Шрифт:
Закладка:
Так обстоят дела в лаборатории. Дома тоже не то чтобы все идеально. Натаниэль наконец нашел работу, и слава богу, а то мы уже почти бросались друг на друга. Когда он заперт в ненавистной квартире, он ярится оттого, что за весь день ни с кем не познакомился, и хотя, как ты знаешь, он всячески старается себя занять, работает на общественных началах у малыша в школе и в приюте для бездомных – туда он ходит по утрам каждый четверг и готовит еду, – он чувствует себя (как он выражается) “бесполезным и бессмысленным”. Он, конечно, понимает, что работу по специальности ему не найти, но на то, чтобы принять этот факт, а не просто сказать, что он его принимает, ушло почти два года. В общем, теперь он преподает изобразительное искусство четвероклассникам и пятиклассникам в маленькой дорогой школе в Бруклине, у которой невысокий рейтинг – на нее в основном клюют родители с туповатыми детьми и большими деньгами. Натаниэль раньше никогда не преподавал, ездить туда – утомительное мероприятие, но теперь он гораздо счастливее. Его взяли в последний момент, чтобы заменить учительницу, которая уволилась прямо посреди четверти – у нее диагностировали рак матки в третьей стадии.
Одно из неожиданных следствий всей этой ситуации – что я на работе и доволен жизнью, а Натаниэль дома и недоволен – в том, что они с малышом существуют как бы совершенно отдельно от меня и всех моих дел. Ну, Натаниэль всегда был основным родителем у малыша, но в течение прошлого года что-то сдвинулось еще сильнее, и я постоянно сталкиваюсь с тем, что их отношения меня некоторым образом исключают, что я так или иначе многого не знаю об их повседневном быте. Это проявляется в мелочах: когда за ужином они обмениваются остротами, которые я не понимаю, а они иногда даже не пытаются объяснить (я смутно обижаюсь, ничего не спрашиваю, и за это мне потом бывает стыдно); или когда я из чувства вины покупаю для малыша подарок, фиолетового жестяного робота, и вручаю его, но тут выясняется, что фиолетовый – больше не любимый его цвет, что теперь он любит красный, это сообщается мне нетерпеливо-расстроенным тоном, который ранит меня сильнее, чем следовало бы.

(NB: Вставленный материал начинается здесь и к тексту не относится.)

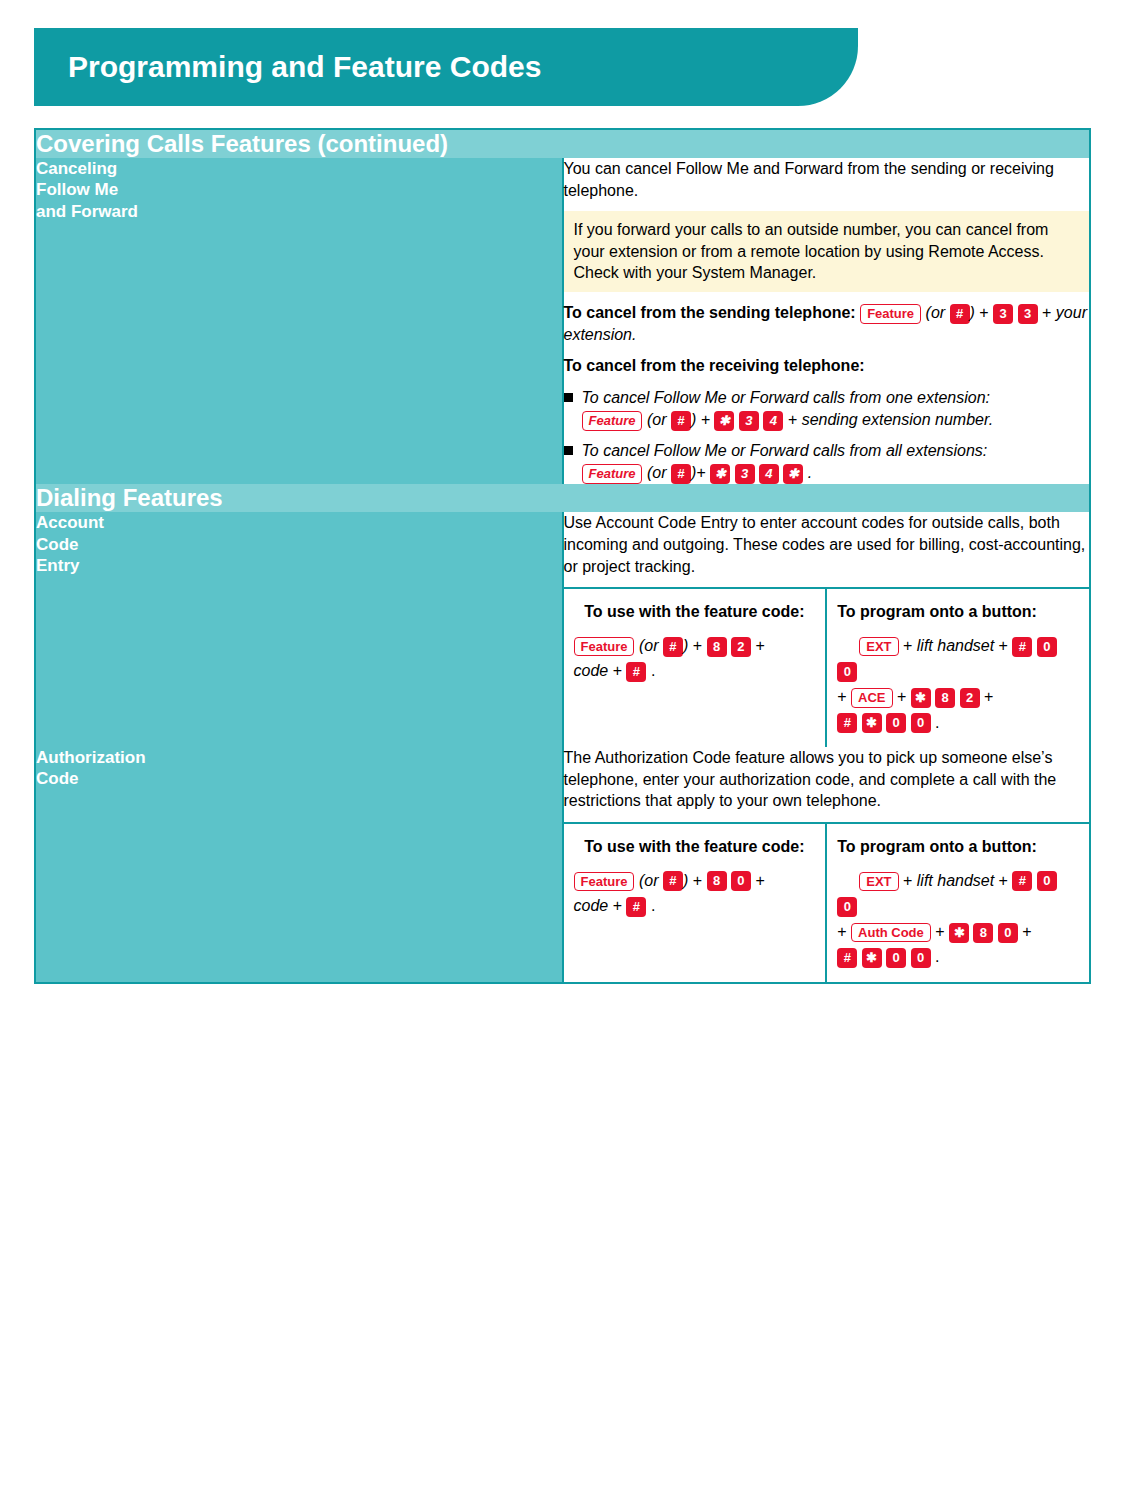Programming and Feature Codes
| Covering Calls Features (continued) |
| Canceling Follow Me and Forward | You can cancel Follow Me and Forward from the sending or receiving telephone. If you forward your calls to an outside number, you can cancel from your extension or from a remote location by using Remote Access. Check with your System Manager. To cancel from the sending telephone: Feature (or # ) + 3 3 + your extension. To cancel from the receiving telephone: To cancel Follow Me or Forward calls from one extension: Feature (or # ) + ✱ 3 4 + sending extension number. To cancel Follow Me or Forward calls from all extensions: Feature (or # )+ ✱ 3 4 ✱ . |
| Dialing Features |
| Account Code Entry | Use Account Code Entry to enter account codes for outside calls, both incoming and outgoing. These codes are used for billing, cost-accounting, or project tracking. / To use with the feature code: Feature (or # ) + 8 2 + code + # . / To program onto a button: EXT + lift handset + # 0 0 + ACE + ✱ 8 2 + # ✱ 0 0 . / |
| Authorization Code | The Authorization Code feature allows you to pick up someone else’s telephone, enter your authorization code, and complete a call with the restrictions that apply to your own telephone. / To use with the feature code: Feature (or # ) + 8 0 + code + # . / To program onto a button: EXT + lift handset + # 0 0 + Auth Code + ✱ 8 0 + # ✱ 0 0 . / |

Ну и потом прошлой ночью, когда я укладывал малыша спать, он внезапно изрек:
– А мама на небесах.
На небесах? – подумал я. Откуда он это вообще взял? И – “мама”? Мы никогда не говорили о кузине Натаниэля как о маме малыша, никогда ничего от него не скрывали: да, его выносила дальняя родственница Натаниэля, но он только наш, мы так решили. Когда она умерла, мы не пытались изворачиваться: вчера вечером умерла папина родственница, та, которая помогла тебе появиться на свет. Но он, видимо, счел мое молчание замешательством иного рода, потому что добавил, как бы уточняя:
– Она умерла. Значит, она на небесах.
Сначала я просто не знал, как реагировать.
– Ну да, она умерла, – сказал я неуверенно, думая, что надо попросить Натаниэля выяснить, откуда вообще все эти разговоры про небеса (ведь не из школы же?), а потом не смог придумать ничего, за чем не последовал бы неизбежно долгий-долгий разговор.
Он молчал, и я задумался, как уже не раз случалось, что, собственно, происходит в мозгу у детей, как они могут одновременно удерживать в голове две или три мысли, полностью противоречащие друг другу или не имеющие друг к другу никакого отношения, причем для них все это не просто взаимосвязано, а переплетено и зависит одно от другого. Когда мы теряем способность к мышлению такого рода?
Потом он сказал:
– Меня сделали папа и мама.
– Да, – сказал я, помолчав. – Папа и твоя мама тебя сделали.
Он снова умолк.
– А теперь я один, – тихо произнес он, и я почувствовал, как во мне что-то оборвалось.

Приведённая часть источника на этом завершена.